Available data START
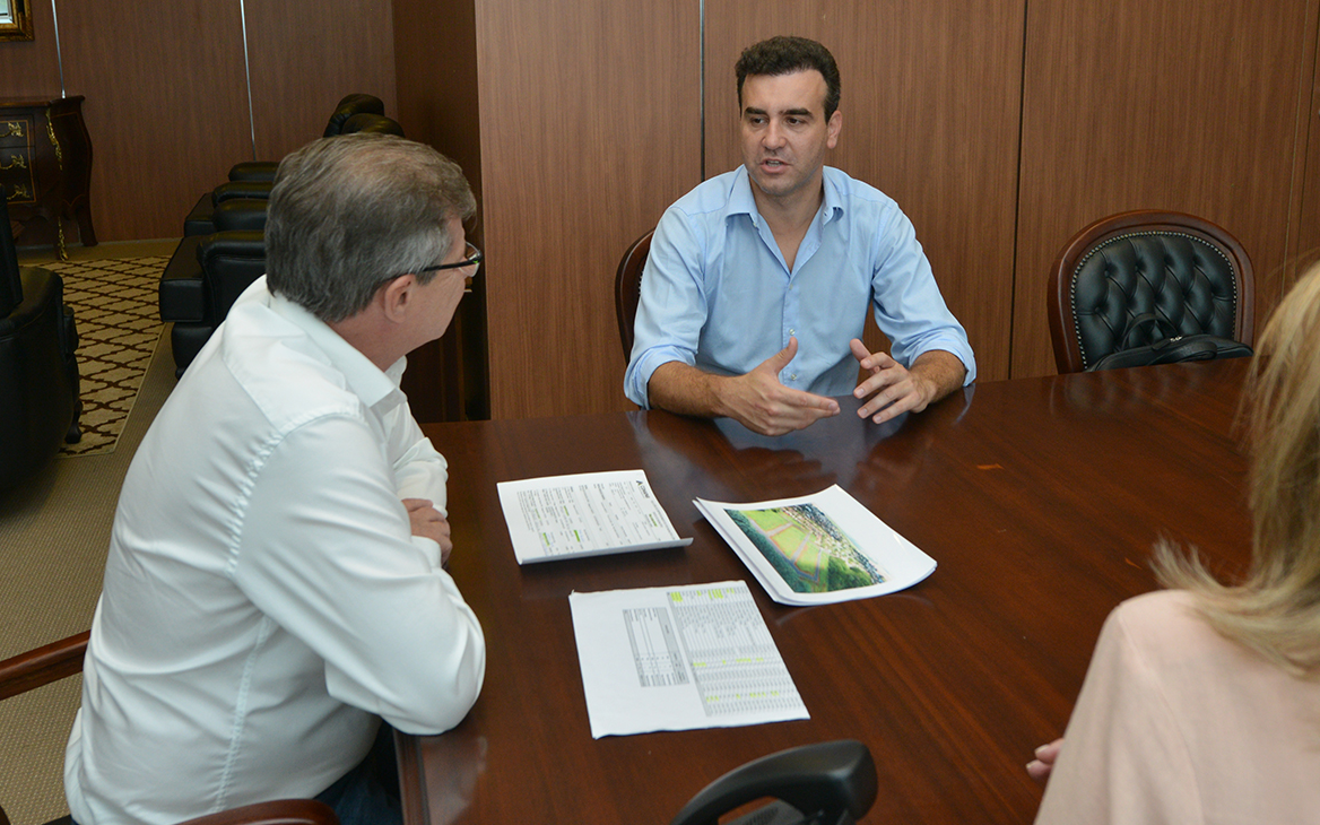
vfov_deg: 55.0
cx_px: 646
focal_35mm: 22
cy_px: 385
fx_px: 791
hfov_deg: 79.6
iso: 800
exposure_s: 1/60
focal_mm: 21
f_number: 5.6
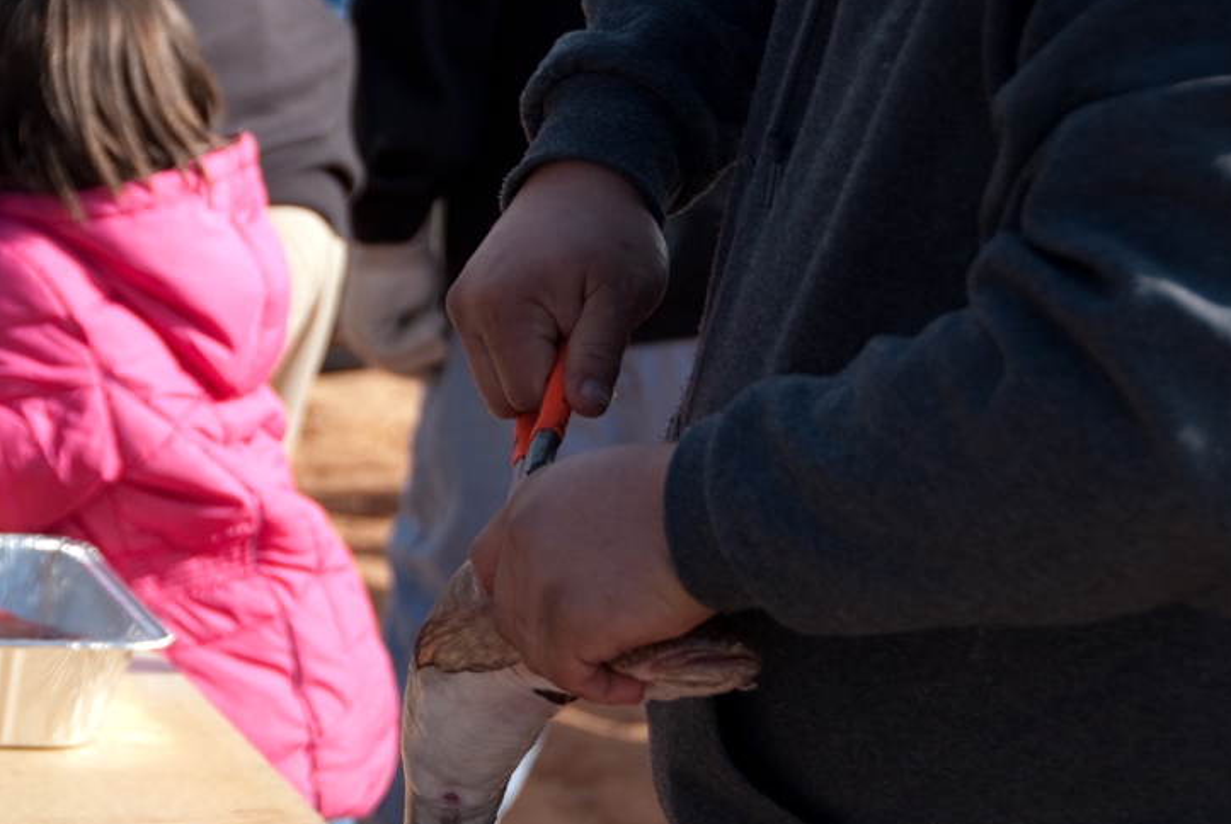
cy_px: 520
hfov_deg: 12.1
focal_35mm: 170
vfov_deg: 8.1
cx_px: 461
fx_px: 5820
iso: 200
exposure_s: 1/500
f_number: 5
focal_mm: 80
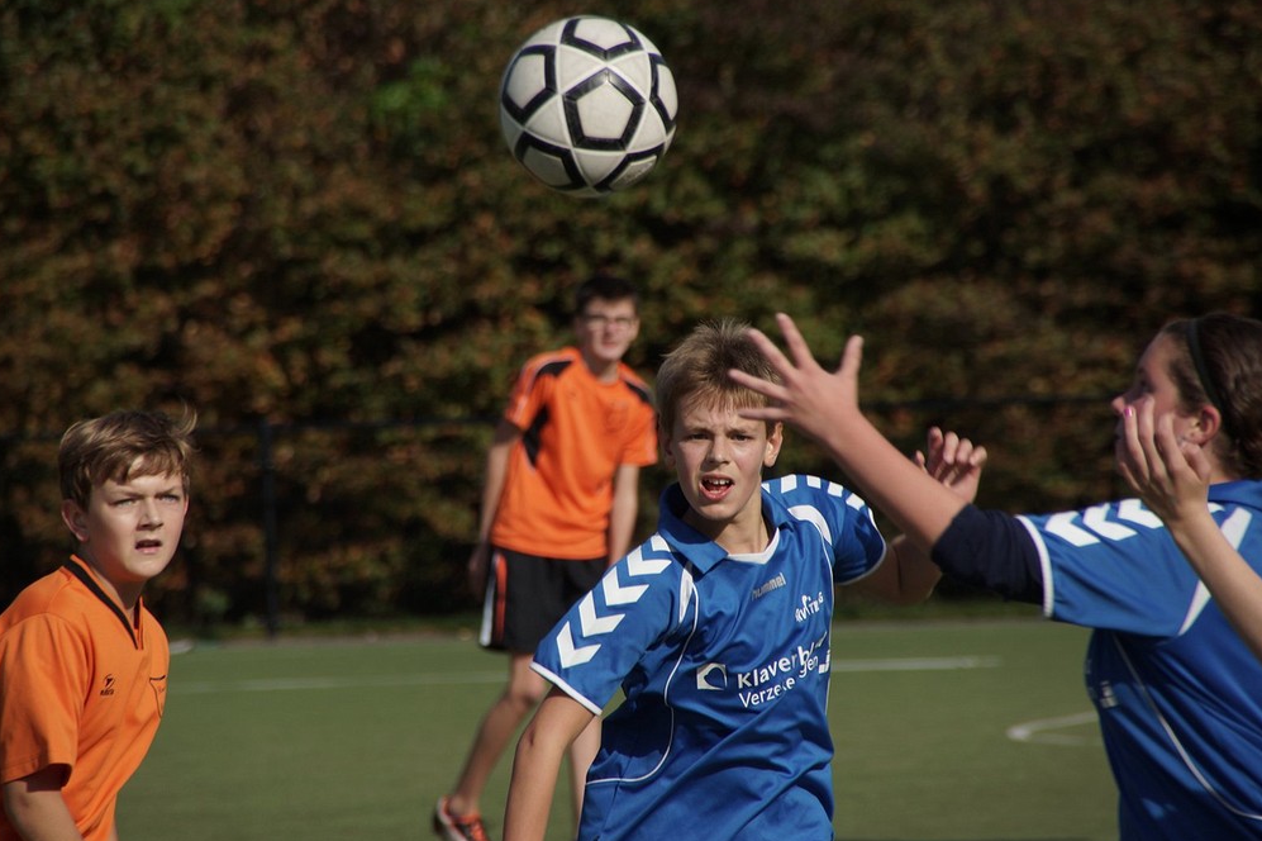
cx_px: 637
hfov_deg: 5.4
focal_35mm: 385
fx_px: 13491
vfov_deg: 3.6
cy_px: 415
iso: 100
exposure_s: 1/640
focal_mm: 250
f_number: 7.1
Available data END
Output an exact copy of the lines from the one with "f_number: 5.6" through the closing line of the records, inclusive, without any images.

f_number: 5.6
cy_px: 520
hfov_deg: 12.1
focal_35mm: 170
vfov_deg: 8.1
cx_px: 461
fx_px: 5820
iso: 200
exposure_s: 1/500
f_number: 5
focal_mm: 80
cx_px: 637
hfov_deg: 5.4
focal_35mm: 385
fx_px: 13491
vfov_deg: 3.6
cy_px: 415
iso: 100
exposure_s: 1/640
focal_mm: 250
f_number: 7.1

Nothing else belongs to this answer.